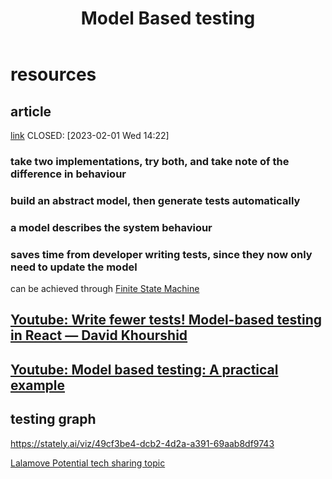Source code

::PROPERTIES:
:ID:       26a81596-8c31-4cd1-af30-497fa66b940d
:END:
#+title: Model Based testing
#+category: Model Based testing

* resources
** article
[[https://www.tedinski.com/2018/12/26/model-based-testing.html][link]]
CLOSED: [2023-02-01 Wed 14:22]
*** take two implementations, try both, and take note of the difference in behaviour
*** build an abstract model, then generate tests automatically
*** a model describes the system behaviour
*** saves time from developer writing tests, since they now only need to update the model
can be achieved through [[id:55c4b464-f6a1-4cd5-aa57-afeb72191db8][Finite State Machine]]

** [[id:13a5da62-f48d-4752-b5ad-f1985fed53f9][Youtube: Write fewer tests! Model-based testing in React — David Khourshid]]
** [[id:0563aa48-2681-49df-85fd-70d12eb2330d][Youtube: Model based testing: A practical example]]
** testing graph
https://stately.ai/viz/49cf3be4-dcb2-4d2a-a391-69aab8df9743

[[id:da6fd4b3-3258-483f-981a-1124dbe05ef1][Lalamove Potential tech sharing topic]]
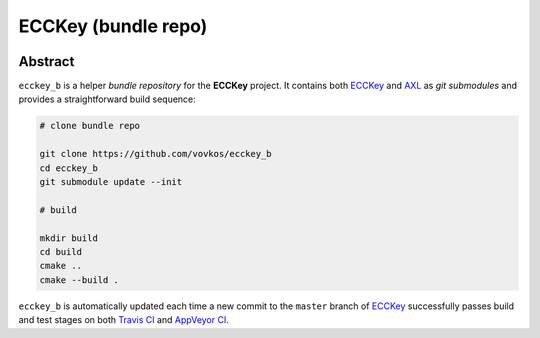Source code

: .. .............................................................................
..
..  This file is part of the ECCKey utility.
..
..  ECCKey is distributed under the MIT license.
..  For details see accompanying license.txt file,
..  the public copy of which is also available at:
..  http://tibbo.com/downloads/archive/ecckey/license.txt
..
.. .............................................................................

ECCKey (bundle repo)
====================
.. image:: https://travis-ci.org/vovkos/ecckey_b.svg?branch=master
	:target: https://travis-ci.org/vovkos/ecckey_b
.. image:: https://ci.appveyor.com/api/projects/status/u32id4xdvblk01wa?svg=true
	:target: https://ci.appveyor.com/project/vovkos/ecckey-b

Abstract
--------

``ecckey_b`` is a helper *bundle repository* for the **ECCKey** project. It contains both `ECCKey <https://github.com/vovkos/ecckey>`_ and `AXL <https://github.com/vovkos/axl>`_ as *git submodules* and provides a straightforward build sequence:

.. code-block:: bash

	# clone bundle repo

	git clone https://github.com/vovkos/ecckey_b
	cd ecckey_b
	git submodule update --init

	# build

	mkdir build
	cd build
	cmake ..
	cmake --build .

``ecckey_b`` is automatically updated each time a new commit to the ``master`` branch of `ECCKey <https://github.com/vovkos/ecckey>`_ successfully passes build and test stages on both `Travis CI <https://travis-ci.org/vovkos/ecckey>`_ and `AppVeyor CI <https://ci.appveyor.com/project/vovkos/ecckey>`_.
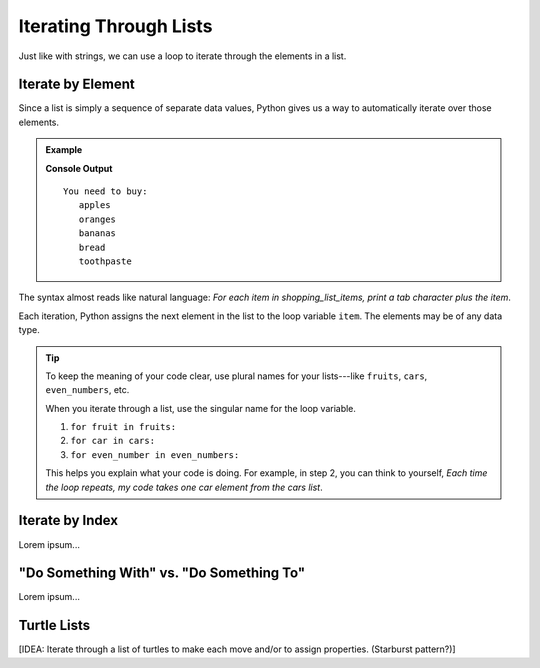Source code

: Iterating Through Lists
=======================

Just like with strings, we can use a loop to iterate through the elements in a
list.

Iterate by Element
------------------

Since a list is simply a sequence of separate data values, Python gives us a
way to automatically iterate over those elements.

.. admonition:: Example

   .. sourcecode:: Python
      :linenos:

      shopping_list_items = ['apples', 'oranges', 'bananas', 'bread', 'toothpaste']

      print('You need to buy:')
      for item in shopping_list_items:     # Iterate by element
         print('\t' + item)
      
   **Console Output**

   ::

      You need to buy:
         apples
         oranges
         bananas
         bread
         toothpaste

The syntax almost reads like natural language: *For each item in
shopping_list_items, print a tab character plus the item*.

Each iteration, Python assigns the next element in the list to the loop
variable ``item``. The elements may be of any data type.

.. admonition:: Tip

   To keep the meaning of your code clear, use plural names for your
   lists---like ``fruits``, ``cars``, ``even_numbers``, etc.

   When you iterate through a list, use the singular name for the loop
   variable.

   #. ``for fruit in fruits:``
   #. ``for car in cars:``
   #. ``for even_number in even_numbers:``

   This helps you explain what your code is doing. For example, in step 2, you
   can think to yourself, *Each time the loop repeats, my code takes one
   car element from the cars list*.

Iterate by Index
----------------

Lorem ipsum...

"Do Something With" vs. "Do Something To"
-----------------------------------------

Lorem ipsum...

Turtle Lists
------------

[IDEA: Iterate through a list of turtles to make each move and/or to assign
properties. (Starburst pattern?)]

▸ **WORK TO COMPLETE**: Using the records above, list each line that includes "bread".

▸ **EXERCISE RESULT**:
      shopping_list_items = ['apples', 'oranges', 'bananas', 'bread', 'toothpaste']
         bread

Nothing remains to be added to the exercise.